Every single female libertarian I've ever met has been very masculine. It's uncanny.

Lewis Wetzel said...

"Why are libertarians mostly dudes?"
For the same reason most philosophers, mathematicians, engineers, prison inmates, and serial killers are dudes.

Gahrie said...

Ann's behavior was simply not the way that grown-up men behave.

FIFY

Saint Croix said...

Do it on another thread, one about abortion. This is about Ann's ideas about libertarianism. You're off topic.

What's interesting is that after I school you about censorship, you immediately try to shut me up.

For the more open-minded libertarians out there, here's a question. Why did this movie not run on network television?

Howard said...

I Callahan: Thank you for your kind words, however, you are quite wrong.
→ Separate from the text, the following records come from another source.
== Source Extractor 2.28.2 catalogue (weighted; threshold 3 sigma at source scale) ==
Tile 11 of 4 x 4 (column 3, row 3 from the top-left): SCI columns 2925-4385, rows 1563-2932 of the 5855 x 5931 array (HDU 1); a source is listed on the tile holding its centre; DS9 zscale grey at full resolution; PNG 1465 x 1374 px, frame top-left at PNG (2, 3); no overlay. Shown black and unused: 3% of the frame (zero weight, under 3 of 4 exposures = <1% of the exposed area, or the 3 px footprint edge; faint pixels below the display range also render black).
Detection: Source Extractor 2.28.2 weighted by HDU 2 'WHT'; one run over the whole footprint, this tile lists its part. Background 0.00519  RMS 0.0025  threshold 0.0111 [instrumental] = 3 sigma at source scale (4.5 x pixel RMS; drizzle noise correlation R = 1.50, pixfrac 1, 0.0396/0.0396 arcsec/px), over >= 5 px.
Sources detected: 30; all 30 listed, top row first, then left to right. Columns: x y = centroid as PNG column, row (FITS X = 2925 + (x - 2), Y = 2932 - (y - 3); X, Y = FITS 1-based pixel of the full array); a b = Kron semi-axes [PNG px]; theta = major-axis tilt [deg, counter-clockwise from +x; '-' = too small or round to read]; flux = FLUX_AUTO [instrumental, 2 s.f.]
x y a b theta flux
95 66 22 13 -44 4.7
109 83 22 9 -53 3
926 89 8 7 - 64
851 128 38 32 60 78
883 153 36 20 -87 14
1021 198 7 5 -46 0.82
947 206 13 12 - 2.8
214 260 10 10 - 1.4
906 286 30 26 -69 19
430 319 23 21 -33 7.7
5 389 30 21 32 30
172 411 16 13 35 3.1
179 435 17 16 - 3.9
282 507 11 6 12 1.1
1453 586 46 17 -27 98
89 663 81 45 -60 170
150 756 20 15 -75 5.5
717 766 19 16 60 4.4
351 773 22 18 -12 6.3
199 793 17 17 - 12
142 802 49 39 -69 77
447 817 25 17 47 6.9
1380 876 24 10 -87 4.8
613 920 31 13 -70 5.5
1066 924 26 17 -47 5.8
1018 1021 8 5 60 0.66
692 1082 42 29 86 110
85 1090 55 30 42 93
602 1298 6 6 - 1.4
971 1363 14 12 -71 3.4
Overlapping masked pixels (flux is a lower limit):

I hit the nail on the head and I can prove it to you. I perfectly described Alex, who was udderly shocked and offended that someone would call him out that he retorted with the most lame blog response in this universe:FU

richard mcenroe said...

Because women don't want to run nekkid through the Vermont hills waving their rifle over their head and shouting "I'm free! I'm free!"

Although I know plenty of women who self-identify as libertarian without being Libertarians, just as I know plenty of smart women who don't associate with MENSA.

richard mcenroe said...

"Libertarianism appeals to the unusually intelligent and the antisocial. There are significantly fewer women than men in both categories."

You need to visit Tumblr and Reddit. Stacy McCain's just one man, he can't quote them all.